Determination of Local Atomic Correlations by Modelling Total Diffraction Data. Nield V M Laboratory, University of Kent at Canterbury,CT2 7NR, UK.

Refinement of Bragg and diffuse scattering simultaneously enables a far greater amount of information to be obtained than is standard at present. While Bragg scattering gives information on the time-averaged structure, and so on the mean atomic positions and the corresponding atomic displacements, it alone cannot tell us about the actual positional relationship between atoms. Diffuse scattering on the other hand contains information on an instantaneous time scale about the system under study. Hence it gives information on a local scale.

This talk addresses the question of how simultaneous refinement of Bragg and diffuse scattering can be performed, using neutron diffraction data from both powder and single crystal samples. In both cases this requires the use of large super-cells (consisting of many thousand atoms).
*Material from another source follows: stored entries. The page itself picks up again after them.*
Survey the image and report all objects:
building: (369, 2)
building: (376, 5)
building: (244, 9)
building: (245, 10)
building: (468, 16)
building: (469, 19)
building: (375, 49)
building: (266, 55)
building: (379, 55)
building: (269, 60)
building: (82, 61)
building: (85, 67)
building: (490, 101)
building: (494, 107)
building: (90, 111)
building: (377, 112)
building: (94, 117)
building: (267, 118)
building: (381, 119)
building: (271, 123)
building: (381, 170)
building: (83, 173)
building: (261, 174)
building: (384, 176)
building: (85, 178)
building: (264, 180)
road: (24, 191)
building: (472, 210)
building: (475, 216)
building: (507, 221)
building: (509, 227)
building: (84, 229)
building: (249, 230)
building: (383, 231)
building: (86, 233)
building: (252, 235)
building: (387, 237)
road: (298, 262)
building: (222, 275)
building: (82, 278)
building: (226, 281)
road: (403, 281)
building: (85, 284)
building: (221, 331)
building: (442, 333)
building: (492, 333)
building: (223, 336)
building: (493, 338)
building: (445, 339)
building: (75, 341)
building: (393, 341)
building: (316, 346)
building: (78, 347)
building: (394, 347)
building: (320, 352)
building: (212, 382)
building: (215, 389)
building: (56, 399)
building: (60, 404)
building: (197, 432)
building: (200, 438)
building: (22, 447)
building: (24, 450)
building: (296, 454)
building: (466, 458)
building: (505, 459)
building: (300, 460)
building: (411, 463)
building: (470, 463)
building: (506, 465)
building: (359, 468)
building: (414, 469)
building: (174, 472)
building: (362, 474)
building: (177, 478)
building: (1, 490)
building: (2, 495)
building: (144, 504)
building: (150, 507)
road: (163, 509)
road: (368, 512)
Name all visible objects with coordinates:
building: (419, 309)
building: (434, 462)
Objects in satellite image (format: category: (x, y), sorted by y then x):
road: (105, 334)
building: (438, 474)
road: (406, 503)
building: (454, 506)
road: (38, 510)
For refining the total scattering from powder diffraction data the problem is tackled via a radial distribution function, which is Fourier transformed for comparison with the experimental diffraction pattern. In the single crystal case the diffuse scattering is calculated directly from the supercell. In both cases a reverse Monte Carlo refinement is used. These techniques will be discussed in detail, with examples of modelling neutron total diffraction data from superionics, in the case of powder data [1], and from ice [2] and urea for single crystal data.

[1] Nield V M et al. Solid State Ionics 66 247 (1993)

[2] Nield V M et al. Acta Cryst. A 51 763 (1995)